Randomized controlled trials have shown equivalent survival for women with early stage breast cancer who are treated with breast-conservation therapy (local excision and radiotherapy) or mastectomy. Decades of experience have demonstrated that breast-conservation therapy provides excellent local control based on defined standards of care. Magnetic resonance imaging (MRI) has been introduced in preoperative staging of the affected breast in women with newly diagnosed breast cancer because it detects additional foci of cancer that are occult on conventional imaging. The median incremental (additional) detection for MRI has been estimated as 16% in meta-analysis. In the absence of consensus on the role of preoperative MRI, we review data on its detection capability and its impact on treatment. We outline that the assumptions behind the adoption of MRI, namely that it will improve surgical planning and will lead to a reduction in re-excision surgery and in local recurrences, have not been substantiated by trials.

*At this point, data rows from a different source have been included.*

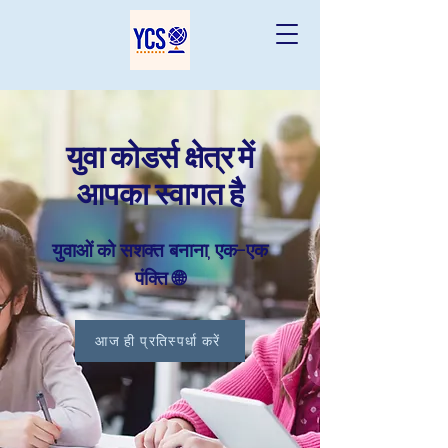
युवा कोडर्स क्षेत्र में
आपका स्वागत है
युवाओं को सशक्त बनाना, एक-एक
पंक्ति 🌐
आज ही प्रतिस्पर्धा करें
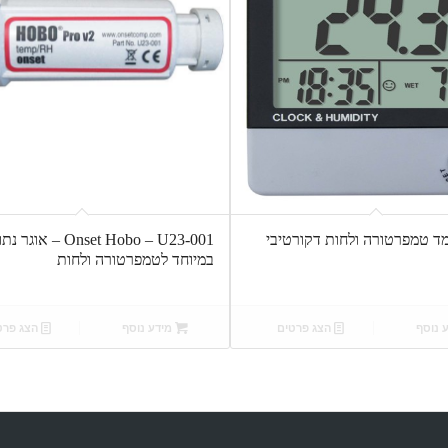
 – מד טמפרטורה ולחות דקורטיבי
Onset Hobo – U23-001 – 
במיוחד לטמפרטורה ולחות
 נוסף
הצג פרטים
מידע נוסף
הצג פרט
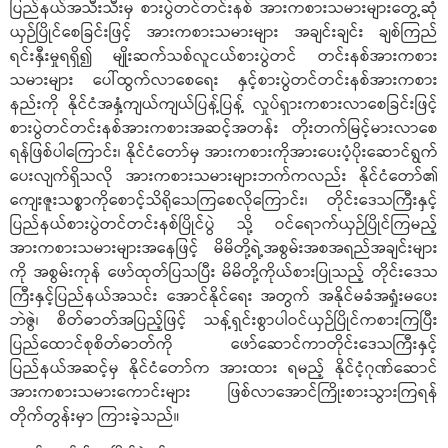
ပြည်နယ်အသီးသီးမှ စားပွဲတင်တင်းနစ် အားကစားသမားများတွေ့ဆုံ
ယှဉ်ပြိုင်စေခြင်းဖြင့် အားကစားသမားများ အချင်းချင်း ချစ်ကြည်
ရင်းနှီးမှုရရှိ၍ မျိုးဆက်သစ်လူငယ်စားပွဲတင် တင်းနစ်အားကစား
သမားများ ပေါ်ထွက်လာစေရေး နှင့်စားပွဲတင်တင်းနစ်အားကစား
နည်းကို နိုင်ငံအနှံ့ကျယ်ကျယ်ပြန့်ပြန့် လှုပ်ရှားကစားလာစေခြင်းဖြင့်
စားပွဲတင်တင်းနစ်အားကစားအဆင့်အတန်း တိုးတက်မြင့်မားလာ‌စေ
ရန်ဖြစ်ပါကြောင်း၊ နိုင်ငံတော်မှ အားကစားကိုအားပေးပံ့ပိုးဆောင်ရွက်
ပေးလျက်ရှိသလို အားကစားသမားများဘက်ကလည်း နိုင်ငံတော်၏
ကျေးဇူးသစ္စာကိုစောင့်သိရိုသေကြစေလိုကြောင်း၊ တိုင်းဒေသကြီးနှင့်
ပြည်နယ်စားပွဲတင်တင်းနစ်ပြိုင်ပွဲ သို့ ဝင်ရောက်ယှဉ်ပြိုင်ကြမည့်
အားကစားသမားများအနေဖြင့် မိမိတို့ရဲ့အစွမ်းအစအရည်အချင်းများ
ကို အစွမ်းကုန် ဖော်ထုတ်ပြသပြီး မိမိတို့ကိုယ်စားပြုသည့် တိုင်းဒေသ
ကြီးနှင့်ပြည်နယ်အသင်း အောင်နိုင်ရေး အတွက် အနိုင်မခံအရှုံးမပေး
ဘဲဇွဲ၊ စိတ်ဓာတ်အပြည့်ဖြင့် သန့်ရှင်းစွာပါဝင်ယှဉ်ပြိုင်ကစားကြပြီး
ပြည်ထောင်စုစိတ်ဓာတ်ကို ဖော်ဆောင်ကာတိုင်းဒေသကြီးနှင့်
ပြည်နယ်အဆင့်မှ နိုင်ငံတော်က အားထား ရမည့် နိုင်ငံ့ဂုဏ်ဆောင်
အားကစားသမားကောင်းများ ဖြစ်လာအောင်ကြိုးစားသွားကြရန်
တိုက်တွန်းမှာ ကြားခဲ့သည်။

Evidence consistently shows that MRI changes surgical management, usually from breast conservation to more radical surgery; however, there is no evidence that it improves surgical care or prognosis. Emerging data indicate that MRI does not reduce re-excision rates and that it causes false positives in terms of detection and unnecessary surgery; overall there is little high-quality evidence at present to support the routine use of preoperative MRI. Randomized controlled trials are needed to establish the clinical, psychosocial, and long-term effects of MRI and to show a related change in treatment from standard care in women newly affected by breast cancer.

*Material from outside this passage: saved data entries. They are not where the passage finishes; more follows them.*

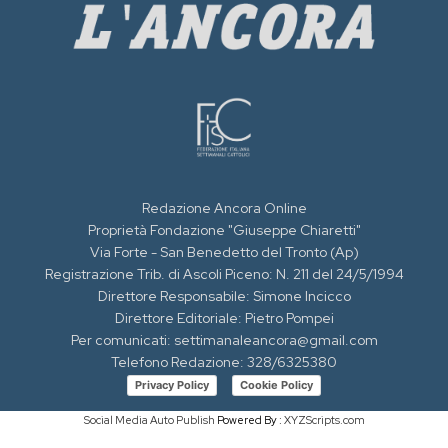
Redazione Ancora Online
Proprietà Fondazione "Giuseppe Chiaretti"
Via Forte - San Benedetto del Tronto (Ap)
Registrazione Trib. di Ascoli Piceno: N. 211 del 24/5/1994
Direttore Responsabile: Simone Incicco
Direttore Editoriale: Pietro Pompei
Per comunicati: settimanaleancora@gmail.com
Telefono Redazione: 328/6325380
Privacy Policy
Cookie Policy
Social Media Auto Publish
Powered By :
XYZScripts.com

随机对照试验表明,早期乳腺癌女性接受保乳治疗(局部切除加放疗)或乳房切除术的生存率相当。数十年的经验表明,基于既定的护理标准,保乳治疗能提供出色的局部控制。磁共振成像(MRI)已被用于新诊断乳腺癌女性患侧乳房的术前分期,因为它能检测出传统成像无法发现的额外癌灶。荟萃分析估计,MRI的中位增量(额外)检测率为16%。由于对术前MRI的作用尚无共识,我们回顾了其检测能力及其对治疗影响的数据。我们概述了采用MRI背后的假设,即它将改善手术规划并减少再次切除手术和局部复发,但试验并未证实这些假设。证据一致表明,MRI会改变手术管理方式,通常是从保乳手术转向更激进的手术;然而,没有证据表明它能改善手术护理或预后。新出现的数据表明,MRI不会降低再次切除率,而且在检测方面会导致假阳性结果以及不必要的手术;总体而言,目前几乎没有高质量证据支持常规使用术前MRI。需要进行随机对照试验来确定MRI的临床、心理社会和长期影响,并显示新患乳腺癌女性的治疗与标准护理相比有相关变化。